--- START OF Data shown ---

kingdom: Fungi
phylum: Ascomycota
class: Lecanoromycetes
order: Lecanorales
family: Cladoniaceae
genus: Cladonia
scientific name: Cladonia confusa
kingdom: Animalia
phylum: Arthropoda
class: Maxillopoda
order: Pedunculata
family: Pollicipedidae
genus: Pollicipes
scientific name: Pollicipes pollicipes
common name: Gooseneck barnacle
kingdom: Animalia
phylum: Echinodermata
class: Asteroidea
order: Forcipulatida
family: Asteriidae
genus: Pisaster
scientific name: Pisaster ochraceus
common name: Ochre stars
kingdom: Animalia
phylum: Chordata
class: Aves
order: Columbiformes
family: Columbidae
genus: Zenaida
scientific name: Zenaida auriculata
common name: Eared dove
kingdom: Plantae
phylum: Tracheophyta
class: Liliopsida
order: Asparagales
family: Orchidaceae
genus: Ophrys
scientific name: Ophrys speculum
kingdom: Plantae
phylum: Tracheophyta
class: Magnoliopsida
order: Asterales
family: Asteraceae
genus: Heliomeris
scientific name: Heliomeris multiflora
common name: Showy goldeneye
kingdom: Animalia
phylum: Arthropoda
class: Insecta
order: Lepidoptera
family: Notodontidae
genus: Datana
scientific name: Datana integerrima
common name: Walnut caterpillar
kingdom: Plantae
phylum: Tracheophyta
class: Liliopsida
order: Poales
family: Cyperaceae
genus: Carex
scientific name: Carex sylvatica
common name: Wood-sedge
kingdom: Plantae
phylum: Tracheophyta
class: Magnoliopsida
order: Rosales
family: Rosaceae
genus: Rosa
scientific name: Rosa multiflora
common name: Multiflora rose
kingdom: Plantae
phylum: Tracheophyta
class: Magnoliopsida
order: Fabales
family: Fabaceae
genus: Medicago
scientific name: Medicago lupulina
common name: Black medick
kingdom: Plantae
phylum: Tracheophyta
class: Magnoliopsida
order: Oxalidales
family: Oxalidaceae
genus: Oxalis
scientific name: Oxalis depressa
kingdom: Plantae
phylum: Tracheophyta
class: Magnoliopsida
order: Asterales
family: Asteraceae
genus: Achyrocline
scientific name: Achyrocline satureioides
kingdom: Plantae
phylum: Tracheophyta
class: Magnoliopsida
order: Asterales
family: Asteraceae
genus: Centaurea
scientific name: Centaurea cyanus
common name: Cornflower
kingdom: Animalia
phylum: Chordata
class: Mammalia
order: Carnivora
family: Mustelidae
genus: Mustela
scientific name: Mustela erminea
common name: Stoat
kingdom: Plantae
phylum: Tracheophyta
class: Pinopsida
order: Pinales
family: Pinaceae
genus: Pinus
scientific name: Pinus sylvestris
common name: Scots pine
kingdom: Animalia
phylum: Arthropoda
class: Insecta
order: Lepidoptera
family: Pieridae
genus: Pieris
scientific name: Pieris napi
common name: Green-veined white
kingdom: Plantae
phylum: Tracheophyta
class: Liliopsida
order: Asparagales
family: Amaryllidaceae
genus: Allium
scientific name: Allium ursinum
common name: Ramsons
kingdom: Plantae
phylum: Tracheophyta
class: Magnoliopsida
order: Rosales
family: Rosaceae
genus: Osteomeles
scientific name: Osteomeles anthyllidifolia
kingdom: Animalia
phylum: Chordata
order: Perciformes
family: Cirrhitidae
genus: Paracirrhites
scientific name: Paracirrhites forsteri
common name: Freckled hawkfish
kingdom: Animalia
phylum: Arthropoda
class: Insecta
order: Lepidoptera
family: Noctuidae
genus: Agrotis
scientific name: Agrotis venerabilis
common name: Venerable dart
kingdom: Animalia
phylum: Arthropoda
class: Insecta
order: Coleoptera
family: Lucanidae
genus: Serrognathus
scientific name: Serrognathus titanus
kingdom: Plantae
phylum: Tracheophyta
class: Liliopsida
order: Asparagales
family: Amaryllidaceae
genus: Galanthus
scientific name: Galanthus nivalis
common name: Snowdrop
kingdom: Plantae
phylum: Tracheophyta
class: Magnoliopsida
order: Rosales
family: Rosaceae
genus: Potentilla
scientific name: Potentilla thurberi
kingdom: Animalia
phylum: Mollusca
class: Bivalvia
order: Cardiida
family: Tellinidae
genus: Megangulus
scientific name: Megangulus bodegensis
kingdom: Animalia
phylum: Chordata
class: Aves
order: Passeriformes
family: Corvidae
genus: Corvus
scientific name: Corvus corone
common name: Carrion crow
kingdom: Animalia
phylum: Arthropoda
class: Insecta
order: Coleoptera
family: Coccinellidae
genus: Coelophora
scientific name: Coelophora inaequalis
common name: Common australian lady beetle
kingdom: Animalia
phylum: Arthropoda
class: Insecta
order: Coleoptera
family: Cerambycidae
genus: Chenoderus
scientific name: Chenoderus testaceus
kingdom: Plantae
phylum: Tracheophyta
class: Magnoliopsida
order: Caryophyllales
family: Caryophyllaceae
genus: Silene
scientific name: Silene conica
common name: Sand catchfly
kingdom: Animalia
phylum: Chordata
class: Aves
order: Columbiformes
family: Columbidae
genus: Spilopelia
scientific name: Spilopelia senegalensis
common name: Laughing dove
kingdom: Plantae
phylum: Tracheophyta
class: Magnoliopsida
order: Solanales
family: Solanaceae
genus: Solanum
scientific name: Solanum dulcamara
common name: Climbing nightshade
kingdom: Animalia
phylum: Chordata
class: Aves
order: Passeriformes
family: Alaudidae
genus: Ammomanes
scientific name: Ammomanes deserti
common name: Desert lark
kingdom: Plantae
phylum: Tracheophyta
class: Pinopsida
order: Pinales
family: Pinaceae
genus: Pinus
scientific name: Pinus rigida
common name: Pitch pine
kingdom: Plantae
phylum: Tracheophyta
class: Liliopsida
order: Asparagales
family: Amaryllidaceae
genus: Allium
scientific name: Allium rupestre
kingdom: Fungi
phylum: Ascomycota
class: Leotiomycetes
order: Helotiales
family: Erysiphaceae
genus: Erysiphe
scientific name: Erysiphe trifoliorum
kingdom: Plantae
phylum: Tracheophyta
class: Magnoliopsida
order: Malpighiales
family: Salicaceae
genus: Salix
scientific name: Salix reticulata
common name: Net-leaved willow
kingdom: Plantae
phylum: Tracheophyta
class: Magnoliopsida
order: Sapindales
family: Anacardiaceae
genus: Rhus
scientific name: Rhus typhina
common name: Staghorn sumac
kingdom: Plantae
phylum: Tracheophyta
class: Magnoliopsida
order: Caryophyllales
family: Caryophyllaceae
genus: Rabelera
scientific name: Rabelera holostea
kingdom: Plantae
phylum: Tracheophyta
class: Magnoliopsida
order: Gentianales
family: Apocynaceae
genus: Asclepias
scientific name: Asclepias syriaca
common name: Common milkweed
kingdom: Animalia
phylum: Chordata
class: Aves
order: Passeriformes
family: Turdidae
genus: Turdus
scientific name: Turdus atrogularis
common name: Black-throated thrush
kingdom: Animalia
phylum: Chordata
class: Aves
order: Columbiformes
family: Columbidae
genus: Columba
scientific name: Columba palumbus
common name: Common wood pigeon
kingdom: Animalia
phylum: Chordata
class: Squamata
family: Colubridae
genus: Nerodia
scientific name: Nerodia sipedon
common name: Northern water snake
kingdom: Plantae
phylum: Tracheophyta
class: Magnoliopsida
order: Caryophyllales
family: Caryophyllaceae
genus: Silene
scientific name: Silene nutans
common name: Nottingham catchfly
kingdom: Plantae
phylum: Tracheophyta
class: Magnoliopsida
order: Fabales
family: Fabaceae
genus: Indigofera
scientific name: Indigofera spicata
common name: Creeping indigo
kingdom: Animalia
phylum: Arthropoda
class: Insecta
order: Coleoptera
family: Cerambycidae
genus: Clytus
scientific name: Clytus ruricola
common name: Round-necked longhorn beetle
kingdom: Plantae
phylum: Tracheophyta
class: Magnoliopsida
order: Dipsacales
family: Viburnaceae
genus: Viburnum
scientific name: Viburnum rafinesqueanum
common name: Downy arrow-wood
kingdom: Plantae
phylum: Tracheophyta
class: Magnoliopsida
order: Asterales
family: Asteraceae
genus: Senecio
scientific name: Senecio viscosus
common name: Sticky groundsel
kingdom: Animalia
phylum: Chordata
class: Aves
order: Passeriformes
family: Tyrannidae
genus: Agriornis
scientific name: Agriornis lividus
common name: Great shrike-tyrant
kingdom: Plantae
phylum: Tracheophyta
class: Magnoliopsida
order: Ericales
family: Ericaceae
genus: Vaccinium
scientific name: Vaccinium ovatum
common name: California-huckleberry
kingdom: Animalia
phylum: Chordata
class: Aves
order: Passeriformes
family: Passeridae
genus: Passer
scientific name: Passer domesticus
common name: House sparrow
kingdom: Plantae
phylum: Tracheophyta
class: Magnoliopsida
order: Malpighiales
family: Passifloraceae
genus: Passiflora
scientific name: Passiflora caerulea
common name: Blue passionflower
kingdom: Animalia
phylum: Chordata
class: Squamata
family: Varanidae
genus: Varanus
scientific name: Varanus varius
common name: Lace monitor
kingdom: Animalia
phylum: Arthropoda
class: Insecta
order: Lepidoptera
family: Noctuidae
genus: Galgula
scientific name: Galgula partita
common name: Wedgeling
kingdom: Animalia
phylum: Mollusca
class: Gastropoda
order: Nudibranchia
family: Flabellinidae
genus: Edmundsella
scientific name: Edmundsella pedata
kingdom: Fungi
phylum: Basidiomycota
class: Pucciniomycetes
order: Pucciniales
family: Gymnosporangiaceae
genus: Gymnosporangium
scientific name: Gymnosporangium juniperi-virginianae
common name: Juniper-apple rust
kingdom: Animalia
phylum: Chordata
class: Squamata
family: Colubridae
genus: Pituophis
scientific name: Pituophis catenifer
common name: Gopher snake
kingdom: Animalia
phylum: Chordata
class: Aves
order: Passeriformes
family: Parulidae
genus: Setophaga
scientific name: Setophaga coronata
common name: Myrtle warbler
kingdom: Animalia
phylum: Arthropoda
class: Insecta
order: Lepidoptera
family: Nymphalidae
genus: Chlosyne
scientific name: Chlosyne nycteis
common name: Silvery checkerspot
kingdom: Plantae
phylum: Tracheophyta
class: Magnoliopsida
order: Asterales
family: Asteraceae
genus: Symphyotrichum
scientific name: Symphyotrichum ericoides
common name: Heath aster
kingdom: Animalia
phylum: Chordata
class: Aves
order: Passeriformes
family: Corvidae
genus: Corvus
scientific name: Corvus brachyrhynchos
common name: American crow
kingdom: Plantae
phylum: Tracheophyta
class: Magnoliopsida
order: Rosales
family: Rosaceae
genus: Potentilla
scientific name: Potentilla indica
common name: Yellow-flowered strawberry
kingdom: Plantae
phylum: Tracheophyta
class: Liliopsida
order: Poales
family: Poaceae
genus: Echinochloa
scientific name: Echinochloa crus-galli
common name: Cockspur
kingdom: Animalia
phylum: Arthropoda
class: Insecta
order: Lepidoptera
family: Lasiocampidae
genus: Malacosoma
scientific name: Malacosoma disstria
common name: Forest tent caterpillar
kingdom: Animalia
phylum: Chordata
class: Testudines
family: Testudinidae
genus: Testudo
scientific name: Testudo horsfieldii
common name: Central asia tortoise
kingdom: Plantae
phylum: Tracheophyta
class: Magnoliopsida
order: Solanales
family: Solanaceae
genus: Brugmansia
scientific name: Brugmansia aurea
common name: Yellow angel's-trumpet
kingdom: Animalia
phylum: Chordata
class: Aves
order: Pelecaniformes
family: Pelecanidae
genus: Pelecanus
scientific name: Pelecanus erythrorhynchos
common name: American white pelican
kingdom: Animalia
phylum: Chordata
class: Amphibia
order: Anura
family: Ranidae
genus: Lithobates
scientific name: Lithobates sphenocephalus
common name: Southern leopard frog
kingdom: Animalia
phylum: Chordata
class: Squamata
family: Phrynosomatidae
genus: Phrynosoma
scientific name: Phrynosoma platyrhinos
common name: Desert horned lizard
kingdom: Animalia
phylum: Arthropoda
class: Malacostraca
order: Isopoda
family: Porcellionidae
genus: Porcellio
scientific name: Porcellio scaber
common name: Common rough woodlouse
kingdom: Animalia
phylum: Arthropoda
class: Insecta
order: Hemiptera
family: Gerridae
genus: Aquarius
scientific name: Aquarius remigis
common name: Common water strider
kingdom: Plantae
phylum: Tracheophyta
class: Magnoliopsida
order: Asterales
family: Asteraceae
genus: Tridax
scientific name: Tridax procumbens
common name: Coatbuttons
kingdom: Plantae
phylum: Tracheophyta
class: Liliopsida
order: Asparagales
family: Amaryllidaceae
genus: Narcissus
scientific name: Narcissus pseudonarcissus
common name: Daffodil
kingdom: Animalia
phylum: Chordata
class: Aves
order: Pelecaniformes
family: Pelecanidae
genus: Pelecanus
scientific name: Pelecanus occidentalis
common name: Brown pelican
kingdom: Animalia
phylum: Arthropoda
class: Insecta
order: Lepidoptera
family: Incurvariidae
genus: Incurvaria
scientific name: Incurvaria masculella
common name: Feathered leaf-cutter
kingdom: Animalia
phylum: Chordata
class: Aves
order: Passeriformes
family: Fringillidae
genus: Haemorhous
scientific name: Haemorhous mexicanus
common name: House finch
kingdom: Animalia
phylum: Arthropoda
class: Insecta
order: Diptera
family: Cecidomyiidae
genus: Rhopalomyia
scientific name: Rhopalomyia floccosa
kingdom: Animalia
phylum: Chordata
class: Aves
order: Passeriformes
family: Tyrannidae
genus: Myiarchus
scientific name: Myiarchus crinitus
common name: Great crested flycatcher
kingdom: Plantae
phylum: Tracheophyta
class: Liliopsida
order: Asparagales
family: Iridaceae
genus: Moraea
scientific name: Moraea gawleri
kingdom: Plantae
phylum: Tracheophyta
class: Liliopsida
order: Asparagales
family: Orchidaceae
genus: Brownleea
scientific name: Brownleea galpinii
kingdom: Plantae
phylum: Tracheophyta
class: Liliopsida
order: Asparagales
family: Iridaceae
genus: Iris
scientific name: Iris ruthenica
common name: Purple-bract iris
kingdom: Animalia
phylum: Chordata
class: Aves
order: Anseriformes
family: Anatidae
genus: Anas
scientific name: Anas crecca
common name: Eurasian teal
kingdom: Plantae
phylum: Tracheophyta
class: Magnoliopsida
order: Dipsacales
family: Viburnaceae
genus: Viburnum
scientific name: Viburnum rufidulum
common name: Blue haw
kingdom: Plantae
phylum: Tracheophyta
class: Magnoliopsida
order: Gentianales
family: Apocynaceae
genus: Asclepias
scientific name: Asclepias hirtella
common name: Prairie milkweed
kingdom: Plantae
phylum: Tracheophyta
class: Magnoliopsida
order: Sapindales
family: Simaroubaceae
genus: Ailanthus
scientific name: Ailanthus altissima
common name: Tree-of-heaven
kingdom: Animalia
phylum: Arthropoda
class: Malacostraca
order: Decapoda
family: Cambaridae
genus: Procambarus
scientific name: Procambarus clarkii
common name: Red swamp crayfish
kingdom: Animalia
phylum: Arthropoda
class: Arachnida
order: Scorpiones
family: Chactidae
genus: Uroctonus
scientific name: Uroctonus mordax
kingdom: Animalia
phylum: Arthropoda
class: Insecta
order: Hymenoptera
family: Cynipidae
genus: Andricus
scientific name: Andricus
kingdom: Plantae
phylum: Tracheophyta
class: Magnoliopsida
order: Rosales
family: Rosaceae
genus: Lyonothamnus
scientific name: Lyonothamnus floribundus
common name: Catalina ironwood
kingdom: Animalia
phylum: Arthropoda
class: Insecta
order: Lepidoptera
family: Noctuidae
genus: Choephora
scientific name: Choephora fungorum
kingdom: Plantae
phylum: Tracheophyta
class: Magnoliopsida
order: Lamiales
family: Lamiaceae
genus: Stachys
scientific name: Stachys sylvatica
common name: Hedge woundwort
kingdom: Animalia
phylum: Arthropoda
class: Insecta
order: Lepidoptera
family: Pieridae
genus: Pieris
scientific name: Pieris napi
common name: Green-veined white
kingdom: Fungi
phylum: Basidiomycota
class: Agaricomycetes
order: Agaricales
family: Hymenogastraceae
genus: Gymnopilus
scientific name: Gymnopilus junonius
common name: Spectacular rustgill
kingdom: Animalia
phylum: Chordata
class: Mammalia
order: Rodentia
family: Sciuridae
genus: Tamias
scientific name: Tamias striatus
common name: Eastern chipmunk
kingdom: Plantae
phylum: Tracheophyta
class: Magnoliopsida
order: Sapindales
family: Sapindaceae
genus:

--- END OF Data shown ---

__Task to complete__.
Can you quote the material above verbatim, starting at its first line and ending at the line that contains "family: Notodontidae", with both of those lines included?

__Expected answer__.
kingdom: Fungi
phylum: Ascomycota
class: Lecanoromycetes
order: Lecanorales
family: Cladoniaceae
genus: Cladonia
scientific name: Cladonia confusa
kingdom: Animalia
phylum: Arthropoda
class: Maxillopoda
order: Pedunculata
family: Pollicipedidae
genus: Pollicipes
scientific name: Pollicipes pollicipes
common name: Gooseneck barnacle
kingdom: Animalia
phylum: Echinodermata
class: Asteroidea
order: Forcipulatida
family: Asteriidae
genus: Pisaster
scientific name: Pisaster ochraceus
common name: Ochre stars
kingdom: Animalia
phylum: Chordata
class: Aves
order: Columbiformes
family: Columbidae
genus: Zenaida
scientific name: Zenaida auriculata
common name: Eared dove
kingdom: Plantae
phylum: Tracheophyta
class: Liliopsida
order: Asparagales
family: Orchidaceae
genus: Ophrys
scientific name: Ophrys speculum
kingdom: Plantae
phylum: Tracheophyta
class: Magnoliopsida
order: Asterales
family: Asteraceae
genus: Heliomeris
scientific name: Heliomeris multiflora
common name: Showy goldeneye
kingdom: Animalia
phylum: Arthropoda
class: Insecta
order: Lepidoptera
family: Notodontidae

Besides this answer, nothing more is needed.